Exercise. Please copy out every line of the data word for word.

───── Available data

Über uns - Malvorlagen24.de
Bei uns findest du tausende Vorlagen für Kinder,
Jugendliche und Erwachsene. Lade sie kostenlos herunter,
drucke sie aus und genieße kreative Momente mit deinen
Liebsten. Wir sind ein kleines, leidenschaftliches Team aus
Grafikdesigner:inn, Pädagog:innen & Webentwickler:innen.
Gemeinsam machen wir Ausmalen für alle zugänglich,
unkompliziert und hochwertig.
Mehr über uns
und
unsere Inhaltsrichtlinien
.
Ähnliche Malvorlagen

──────────

Output of the exercise.
Über uns - Malvorlagen24.de
Bei uns findest du tausende Vorlagen für Kinder,
Jugendliche und Erwachsene. Lade sie kostenlos herunter,
drucke sie aus und genieße kreative Momente mit deinen
Liebsten. Wir sind ein kleines, leidenschaftliches Team aus
Grafikdesigner:inn, Pädagog:innen & Webentwickler:innen.
Gemeinsam machen wir Ausmalen für alle zugänglich,
unkompliziert und hochwertig.
Mehr über uns
und
unsere Inhaltsrichtlinien
.
Ähnliche Malvorlagen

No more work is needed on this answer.